HTML5 has SVG and Canvas and video.
It's perfectly possible that at one point someone creative is going to create a very nice animation package that generates SVG files. There already are SVG generators there of course, but obviously they're not good enough because SVG and Flash is, so far, never mentioned in the same sentence.
But is ought to be possible. SVG does structured vector graphics, embedded scripting. The things you see done in Flash has to all be possible in SVG. Flash also has this awful notion of frames, which was a major design flaw from day one.

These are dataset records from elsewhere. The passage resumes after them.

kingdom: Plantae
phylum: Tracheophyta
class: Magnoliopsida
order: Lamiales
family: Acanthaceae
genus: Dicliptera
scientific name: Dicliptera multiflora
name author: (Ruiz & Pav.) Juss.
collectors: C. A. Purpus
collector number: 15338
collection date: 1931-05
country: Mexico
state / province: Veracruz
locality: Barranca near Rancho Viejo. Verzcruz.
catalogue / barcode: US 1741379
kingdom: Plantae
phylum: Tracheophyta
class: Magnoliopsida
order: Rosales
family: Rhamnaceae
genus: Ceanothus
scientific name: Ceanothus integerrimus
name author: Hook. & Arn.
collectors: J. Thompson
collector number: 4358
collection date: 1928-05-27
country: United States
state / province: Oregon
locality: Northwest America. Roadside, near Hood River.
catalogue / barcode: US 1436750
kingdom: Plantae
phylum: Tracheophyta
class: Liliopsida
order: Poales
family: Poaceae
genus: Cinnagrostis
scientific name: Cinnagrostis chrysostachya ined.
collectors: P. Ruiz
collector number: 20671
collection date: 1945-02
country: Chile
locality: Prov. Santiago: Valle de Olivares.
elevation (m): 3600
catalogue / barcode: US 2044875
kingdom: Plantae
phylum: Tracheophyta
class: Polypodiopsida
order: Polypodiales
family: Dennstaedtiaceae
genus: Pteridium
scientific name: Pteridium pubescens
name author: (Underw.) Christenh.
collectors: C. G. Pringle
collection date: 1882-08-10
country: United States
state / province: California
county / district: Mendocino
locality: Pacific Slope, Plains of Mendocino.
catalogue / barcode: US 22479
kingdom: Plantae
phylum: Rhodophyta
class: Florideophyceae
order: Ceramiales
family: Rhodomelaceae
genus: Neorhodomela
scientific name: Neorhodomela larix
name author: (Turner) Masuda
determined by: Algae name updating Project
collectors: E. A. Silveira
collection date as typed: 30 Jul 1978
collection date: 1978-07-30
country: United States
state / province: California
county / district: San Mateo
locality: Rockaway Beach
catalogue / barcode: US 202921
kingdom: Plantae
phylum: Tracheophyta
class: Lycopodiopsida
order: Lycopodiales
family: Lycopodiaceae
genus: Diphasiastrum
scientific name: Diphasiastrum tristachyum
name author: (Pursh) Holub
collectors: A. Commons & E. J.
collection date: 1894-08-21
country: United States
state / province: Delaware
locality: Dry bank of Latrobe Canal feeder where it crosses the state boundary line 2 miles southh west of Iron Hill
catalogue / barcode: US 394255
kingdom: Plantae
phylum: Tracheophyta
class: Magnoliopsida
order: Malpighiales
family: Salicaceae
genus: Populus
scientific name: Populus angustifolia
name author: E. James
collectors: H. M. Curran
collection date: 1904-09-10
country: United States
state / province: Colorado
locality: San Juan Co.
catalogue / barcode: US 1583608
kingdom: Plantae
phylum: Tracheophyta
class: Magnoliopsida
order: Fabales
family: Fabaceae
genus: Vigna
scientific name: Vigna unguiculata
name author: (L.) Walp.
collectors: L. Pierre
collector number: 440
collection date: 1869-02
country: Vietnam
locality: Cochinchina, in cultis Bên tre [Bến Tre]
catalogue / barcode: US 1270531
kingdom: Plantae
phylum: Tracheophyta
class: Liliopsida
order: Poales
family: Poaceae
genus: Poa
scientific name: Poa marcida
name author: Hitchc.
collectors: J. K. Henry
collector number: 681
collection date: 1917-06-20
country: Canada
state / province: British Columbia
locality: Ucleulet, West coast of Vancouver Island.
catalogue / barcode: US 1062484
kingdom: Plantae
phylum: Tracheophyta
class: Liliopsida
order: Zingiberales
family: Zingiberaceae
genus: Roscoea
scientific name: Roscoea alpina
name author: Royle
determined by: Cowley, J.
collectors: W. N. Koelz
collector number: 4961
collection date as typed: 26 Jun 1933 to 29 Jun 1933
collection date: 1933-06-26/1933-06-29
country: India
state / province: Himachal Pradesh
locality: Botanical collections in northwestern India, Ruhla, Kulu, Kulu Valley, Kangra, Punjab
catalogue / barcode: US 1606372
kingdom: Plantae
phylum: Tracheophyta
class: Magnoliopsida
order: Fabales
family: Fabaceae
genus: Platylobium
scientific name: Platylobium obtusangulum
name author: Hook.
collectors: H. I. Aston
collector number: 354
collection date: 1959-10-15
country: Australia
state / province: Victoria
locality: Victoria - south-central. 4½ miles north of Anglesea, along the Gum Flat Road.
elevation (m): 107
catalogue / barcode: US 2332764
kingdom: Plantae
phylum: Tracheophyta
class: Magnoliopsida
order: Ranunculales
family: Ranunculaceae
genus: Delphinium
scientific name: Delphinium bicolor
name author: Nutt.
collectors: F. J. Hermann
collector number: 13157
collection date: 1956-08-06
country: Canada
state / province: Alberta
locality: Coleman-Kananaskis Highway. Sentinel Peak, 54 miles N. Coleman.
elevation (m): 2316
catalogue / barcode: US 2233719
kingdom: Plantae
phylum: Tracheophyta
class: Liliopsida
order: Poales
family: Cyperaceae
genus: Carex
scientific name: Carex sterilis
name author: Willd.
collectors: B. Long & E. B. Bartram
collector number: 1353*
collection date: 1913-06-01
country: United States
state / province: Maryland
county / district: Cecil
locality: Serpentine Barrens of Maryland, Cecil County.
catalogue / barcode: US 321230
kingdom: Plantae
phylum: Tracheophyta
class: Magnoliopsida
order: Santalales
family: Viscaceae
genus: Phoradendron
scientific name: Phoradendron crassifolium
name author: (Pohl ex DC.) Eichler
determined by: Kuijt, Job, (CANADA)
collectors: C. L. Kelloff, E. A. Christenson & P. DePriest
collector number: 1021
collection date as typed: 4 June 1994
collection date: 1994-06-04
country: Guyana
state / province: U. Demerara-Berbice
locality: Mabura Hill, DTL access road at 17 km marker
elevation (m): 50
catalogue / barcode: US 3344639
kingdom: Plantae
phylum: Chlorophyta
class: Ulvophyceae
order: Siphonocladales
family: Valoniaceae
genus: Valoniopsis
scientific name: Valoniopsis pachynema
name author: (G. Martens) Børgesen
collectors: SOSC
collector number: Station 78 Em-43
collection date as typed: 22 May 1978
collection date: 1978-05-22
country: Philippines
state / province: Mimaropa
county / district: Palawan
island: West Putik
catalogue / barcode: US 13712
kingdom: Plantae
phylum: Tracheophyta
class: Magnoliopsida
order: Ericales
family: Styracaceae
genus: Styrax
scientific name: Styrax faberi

They should have just let you determine that you want to move an object from point A to B along a path determined by a line or curve or freehand path, and that the times of A and B can be anything and not just confined to a particular frame.
Then at playback, the faster your computer is, the better the frame rate ends up being. Slower computer, slower frame rate. As long as the object moves from A to B.
Then there are the bugs and just overall clumsy handling of Flash.
Flash can be done so much better.
So, I think that someone will at one point soon make an amazing SVG animation package that will just crush Flash.
I'm against Silverlight because it's Microsoft. Microsoft means proprietary. They do whatever they want to do. You've already mentioned different version numbers. This means your customers have to have the right version downloaded. You can count on your customers having to download major upgrades, and before you know it their entire .net install needs updating, before you can show your animations and applications.
Silverlight also doesn't work on Linux. It's supposed to, through Novell's efforts with Mono, etc, but in practice, in the field, it just does not work where you need it to.
I don't know if and how well, in practice, Silverlight works on the Mac, but I don't trust it.
Eventually, I think, that future HTML5/SVG (Canvas maybe?) is the way to go. It'll even do 3D using OpenGL accelerated graphics... (but I don't know if that's portable enough).
In the meantime, Flash is your safe bet, and it's almost guaranteed to run anywhere.
I wonder if anyone has created an animation package that outputs to swf files that's better than the Flash IDE. Shouldn't be too hard, given Flash IDE's clumsiness.